We at the World Bank Group have two goals: ending extreme poverty by 2030, and boosting what we call “shared prosperity” among the poorest 40 percent in developing countries.
Boosting shared prosperity means working to ensure that the growth of the global economy will improve the lives of all members of society, not only a fortunate few. It means raising the income of the lowest 40 percent of earners in developing countries, and improving their access to life’s essentials, including food, shelter, health care, education and jobs.
Fundamentally, increasing individual incomes, while important, is only part of the equation for boosting shared prosperity. We also need economic growth to deliver benefits that create more just societies. So, in addition to changes in income, boosting shared prosperity focuses on improving gender equity and low-income people’s access to food, shelter, clean water, sanitation, health care, education and jobs.
In essence, this is a goal to reduce global inequality. As the spread of the Ebola virus in West Africa shows, the importance of this objective could not be clearer. The battle against the virus is a fight on many fronts ― human lives and health foremost among them. But it is also a fight against inequality. The knowledge and infrastructure to treat the sick and contain the virus exists in high- and middle-income counties. However, over many years, we have failed to make these things accessible to low-income people in Guinea, Liberia and Sierra Leone. So now, thousands of people in these countries are dying because, in the lottery of birth, they were born in the wrong place.
Boosting shared prosperity is also important in the pursuit of justice. Oxfam International, a poverty-fighting organization, recently reported that the world’s richest 85 people have as much combined wealth as the poorest 3.6 billion. With so many people in sub-Saharan Africa, as well as Asia and Latin America, living in extreme poverty, this state of affairs is a stain on our collective conscience. Protecting an individual’s ability to reap financial reward for hard work and success is extremely important. It creates motivation; it drives innovation; and it permits people to help others.
So what does it look like to boost shared prosperity?
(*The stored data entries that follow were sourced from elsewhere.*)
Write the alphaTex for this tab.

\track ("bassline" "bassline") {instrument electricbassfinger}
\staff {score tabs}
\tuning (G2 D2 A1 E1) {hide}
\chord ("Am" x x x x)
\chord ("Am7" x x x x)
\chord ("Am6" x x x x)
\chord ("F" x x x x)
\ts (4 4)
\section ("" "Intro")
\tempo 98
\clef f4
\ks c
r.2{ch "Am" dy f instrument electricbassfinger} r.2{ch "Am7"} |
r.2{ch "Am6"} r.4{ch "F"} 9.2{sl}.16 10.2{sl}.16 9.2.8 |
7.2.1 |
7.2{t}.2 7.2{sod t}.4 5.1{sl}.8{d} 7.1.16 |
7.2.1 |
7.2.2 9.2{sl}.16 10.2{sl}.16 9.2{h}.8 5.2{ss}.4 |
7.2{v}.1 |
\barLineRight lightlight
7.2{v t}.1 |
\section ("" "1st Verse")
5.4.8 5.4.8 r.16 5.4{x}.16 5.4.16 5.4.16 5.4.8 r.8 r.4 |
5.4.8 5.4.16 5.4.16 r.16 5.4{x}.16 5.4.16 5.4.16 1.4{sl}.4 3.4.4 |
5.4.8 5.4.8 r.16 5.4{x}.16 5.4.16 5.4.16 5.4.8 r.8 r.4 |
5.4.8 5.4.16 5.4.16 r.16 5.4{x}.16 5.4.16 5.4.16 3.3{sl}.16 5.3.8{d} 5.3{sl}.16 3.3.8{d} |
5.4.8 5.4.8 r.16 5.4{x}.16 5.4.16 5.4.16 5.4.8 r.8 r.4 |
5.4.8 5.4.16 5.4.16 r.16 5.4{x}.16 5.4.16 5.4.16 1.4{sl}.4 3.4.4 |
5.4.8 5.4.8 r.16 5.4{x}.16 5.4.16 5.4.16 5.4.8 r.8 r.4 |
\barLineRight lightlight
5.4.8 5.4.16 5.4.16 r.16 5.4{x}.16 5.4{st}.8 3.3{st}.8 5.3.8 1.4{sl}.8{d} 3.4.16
One important metric is the relative income level of the poorest 40 percent of a nation’s population. During the 2000s, these earners enjoyed more rapid income growth rates than the general population in 52 out of 78 low-income countries. But the mixed progress in achieving the United Nations’ Millennium Development Goals shows that the general well-being of households in the bottom 40 percent remains much lower than in higher-income households. In other words, even though their incomes grew faster, low-income households did not reap the same social benefits as the more affluent, including access to food, clean water and sanitation.
Boosting shared prosperity is the World Bank Group’s way of tackling the challenge of inequality. Our experience tells us that four strategies are also integral to accomplishing this goal: building human capital; constructing well-designed and implemented social safety nets; offering incentives for the private sector to create good jobs; and implementing fiscally and environmentally sustainable policies to pursue these ends.
Shared prosperity is part of our two goals for one simple reason: it is required to end poverty.
By Jim Yong Kim
The author is president of the World Bank Group. ― Ed.